- **ENTRIES PROVIDED**
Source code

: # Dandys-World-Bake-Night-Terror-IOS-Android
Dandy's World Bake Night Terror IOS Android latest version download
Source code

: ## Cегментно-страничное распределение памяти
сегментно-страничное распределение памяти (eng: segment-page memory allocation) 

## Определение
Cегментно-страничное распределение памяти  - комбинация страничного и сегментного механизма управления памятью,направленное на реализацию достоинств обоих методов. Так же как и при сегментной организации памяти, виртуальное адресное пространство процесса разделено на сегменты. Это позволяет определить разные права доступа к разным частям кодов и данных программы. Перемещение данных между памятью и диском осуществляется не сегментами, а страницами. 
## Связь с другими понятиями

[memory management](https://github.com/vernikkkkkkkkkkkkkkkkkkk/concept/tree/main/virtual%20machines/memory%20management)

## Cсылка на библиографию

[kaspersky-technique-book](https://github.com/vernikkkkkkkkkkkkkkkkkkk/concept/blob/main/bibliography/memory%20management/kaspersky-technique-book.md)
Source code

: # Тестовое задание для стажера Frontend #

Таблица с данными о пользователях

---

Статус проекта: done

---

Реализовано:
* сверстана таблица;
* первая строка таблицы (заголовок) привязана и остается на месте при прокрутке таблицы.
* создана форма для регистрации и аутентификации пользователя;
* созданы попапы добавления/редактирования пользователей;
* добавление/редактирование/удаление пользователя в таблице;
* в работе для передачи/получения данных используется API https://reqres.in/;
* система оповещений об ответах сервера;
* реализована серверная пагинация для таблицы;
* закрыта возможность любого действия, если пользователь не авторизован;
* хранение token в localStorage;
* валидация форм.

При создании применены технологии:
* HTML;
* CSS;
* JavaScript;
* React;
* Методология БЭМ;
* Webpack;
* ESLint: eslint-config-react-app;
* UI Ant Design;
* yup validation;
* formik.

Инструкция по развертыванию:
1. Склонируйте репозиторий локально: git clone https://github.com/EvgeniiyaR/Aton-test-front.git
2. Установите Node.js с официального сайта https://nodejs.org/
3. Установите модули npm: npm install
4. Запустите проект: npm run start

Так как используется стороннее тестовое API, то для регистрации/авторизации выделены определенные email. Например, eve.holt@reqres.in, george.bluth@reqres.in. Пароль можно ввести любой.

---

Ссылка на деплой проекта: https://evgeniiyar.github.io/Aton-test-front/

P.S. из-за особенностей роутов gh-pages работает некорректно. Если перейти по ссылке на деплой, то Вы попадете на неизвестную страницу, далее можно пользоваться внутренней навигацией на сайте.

- **EXERCISE DESCRIPTION**
Find every line in the entries above that contains the word "регистрации" and copy each of those lines.

- **TASK RESPONSE**
* создана форма для регистрации и аутентификации пользователя;
Так как используется стороннее тестовое API, то для регистрации/авторизации выделены определенные email. Например, eve.holt@reqres.in, george.bluth@reqres.in. Пароль можно ввести любой.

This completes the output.